Ces conclusions ont des implications directes pour l'industrie de la robotique autonome. Elles remettent en question l'idée que les grands modèles de langage peuvent, seuls et sans infrastructure spécialisée, prendre en charge le contrôle bas niveau de machines physiques. Pour les entreprises qui misent sur des robots autonomes dans la logistique, la fabrication ou les services, cela signifie que la conception humaine reste indispensable, du moins à court terme, et que l'autonomie complète exige encore un travail d'ingénierie non négligeable.
Ce travail s'inscrit dans une course plus large entre les laboratoires de recherche et les industriels pour rendre les robots véritablement programmables par l'IA. Nvidia, déjà très présent dans l'infrastructure d'entraînement des modèles, cherche à étendre son influence vers la couche applicative de la robotique.
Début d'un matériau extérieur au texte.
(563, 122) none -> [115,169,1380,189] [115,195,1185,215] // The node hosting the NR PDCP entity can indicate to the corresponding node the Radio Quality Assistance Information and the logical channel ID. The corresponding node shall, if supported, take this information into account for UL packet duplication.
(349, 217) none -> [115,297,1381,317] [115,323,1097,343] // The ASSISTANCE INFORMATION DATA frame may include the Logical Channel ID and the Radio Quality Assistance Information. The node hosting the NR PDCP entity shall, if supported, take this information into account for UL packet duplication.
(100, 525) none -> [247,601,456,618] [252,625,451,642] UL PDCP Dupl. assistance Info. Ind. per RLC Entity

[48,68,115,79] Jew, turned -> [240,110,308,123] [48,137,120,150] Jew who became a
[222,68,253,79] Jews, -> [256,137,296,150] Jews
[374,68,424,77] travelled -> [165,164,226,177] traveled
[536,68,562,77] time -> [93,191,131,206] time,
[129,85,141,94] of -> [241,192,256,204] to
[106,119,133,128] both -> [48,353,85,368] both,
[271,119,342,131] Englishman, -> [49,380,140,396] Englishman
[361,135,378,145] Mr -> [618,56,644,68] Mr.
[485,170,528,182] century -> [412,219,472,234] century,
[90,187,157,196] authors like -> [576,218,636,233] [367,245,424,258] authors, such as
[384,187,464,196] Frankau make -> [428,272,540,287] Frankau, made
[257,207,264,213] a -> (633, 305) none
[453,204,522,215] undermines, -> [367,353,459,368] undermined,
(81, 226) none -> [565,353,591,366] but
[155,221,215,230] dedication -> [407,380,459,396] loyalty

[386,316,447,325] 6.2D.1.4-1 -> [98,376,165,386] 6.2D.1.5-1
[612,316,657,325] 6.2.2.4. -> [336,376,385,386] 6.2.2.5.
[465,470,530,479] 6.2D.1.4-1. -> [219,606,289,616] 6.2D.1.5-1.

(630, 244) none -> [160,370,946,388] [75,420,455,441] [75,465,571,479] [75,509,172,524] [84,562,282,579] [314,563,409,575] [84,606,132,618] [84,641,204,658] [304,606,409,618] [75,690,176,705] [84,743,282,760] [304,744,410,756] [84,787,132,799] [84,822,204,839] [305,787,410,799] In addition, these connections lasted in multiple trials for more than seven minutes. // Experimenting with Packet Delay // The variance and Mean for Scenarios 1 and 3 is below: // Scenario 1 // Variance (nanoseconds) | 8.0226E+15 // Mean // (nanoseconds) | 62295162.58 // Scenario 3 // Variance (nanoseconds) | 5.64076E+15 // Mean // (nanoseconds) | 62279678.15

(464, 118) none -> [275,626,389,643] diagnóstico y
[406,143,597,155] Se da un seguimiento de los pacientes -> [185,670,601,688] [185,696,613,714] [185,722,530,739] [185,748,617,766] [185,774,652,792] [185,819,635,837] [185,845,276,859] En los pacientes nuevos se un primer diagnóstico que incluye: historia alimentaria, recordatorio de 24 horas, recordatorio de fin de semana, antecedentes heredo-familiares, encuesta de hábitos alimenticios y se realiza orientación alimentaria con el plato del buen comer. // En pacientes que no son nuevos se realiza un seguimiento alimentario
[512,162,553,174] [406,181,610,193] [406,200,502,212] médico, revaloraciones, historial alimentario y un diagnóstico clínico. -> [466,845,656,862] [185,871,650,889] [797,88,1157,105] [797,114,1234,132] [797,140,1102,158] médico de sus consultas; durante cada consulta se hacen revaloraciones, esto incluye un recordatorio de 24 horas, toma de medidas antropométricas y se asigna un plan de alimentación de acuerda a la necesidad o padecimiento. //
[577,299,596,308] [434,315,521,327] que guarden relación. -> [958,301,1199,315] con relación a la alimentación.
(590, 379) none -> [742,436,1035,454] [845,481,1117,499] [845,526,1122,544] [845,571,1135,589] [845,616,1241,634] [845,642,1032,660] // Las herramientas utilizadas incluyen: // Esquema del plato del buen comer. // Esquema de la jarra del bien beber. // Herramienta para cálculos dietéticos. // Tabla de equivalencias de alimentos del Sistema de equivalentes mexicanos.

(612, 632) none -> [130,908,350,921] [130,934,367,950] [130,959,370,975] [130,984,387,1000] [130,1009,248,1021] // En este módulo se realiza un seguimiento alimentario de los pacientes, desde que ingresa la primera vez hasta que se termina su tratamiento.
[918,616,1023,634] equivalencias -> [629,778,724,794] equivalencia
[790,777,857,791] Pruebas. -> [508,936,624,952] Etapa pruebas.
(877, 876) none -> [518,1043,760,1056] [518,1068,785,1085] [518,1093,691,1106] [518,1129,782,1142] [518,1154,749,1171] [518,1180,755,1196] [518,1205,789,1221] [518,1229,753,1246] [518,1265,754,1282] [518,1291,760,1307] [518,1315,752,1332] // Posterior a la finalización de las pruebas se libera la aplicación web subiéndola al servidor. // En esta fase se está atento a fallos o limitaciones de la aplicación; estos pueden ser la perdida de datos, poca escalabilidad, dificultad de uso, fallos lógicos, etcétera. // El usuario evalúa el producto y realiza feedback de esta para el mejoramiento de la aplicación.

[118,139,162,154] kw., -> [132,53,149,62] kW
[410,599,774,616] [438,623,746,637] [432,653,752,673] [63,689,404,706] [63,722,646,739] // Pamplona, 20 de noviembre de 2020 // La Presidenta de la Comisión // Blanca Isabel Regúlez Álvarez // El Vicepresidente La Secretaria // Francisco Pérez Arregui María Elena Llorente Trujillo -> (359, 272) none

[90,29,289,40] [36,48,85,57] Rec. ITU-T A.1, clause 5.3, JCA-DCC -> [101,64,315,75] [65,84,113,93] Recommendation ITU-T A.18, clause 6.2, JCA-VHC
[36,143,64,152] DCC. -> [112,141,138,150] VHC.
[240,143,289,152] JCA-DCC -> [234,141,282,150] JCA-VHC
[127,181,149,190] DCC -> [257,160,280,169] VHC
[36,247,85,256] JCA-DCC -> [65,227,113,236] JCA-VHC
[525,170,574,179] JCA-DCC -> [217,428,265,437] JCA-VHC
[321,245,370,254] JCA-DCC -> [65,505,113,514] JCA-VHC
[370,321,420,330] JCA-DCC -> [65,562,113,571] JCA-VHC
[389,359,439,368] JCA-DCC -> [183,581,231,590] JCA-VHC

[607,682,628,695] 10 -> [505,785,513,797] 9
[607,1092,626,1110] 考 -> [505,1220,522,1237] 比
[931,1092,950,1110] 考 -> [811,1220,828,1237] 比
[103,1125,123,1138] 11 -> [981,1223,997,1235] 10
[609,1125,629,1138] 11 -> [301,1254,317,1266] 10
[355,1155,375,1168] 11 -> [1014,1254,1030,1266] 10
L'approche par échafaudage agentique, qui enchaîne des modules spécialisés plutôt que de tout déléguer à un seul modèle, semble aujourd'hui la piste la plus prometteuse pour franchir ce verrou technique.
Les industriels européens de la robotique (logistique, fabrication, services) doivent intégrer que l'autonomie complète par IA nécessite encore une ingénierie humaine substantielle, ce qui prolonge les délais et coûts de déploiement dans leurs feuilles de route.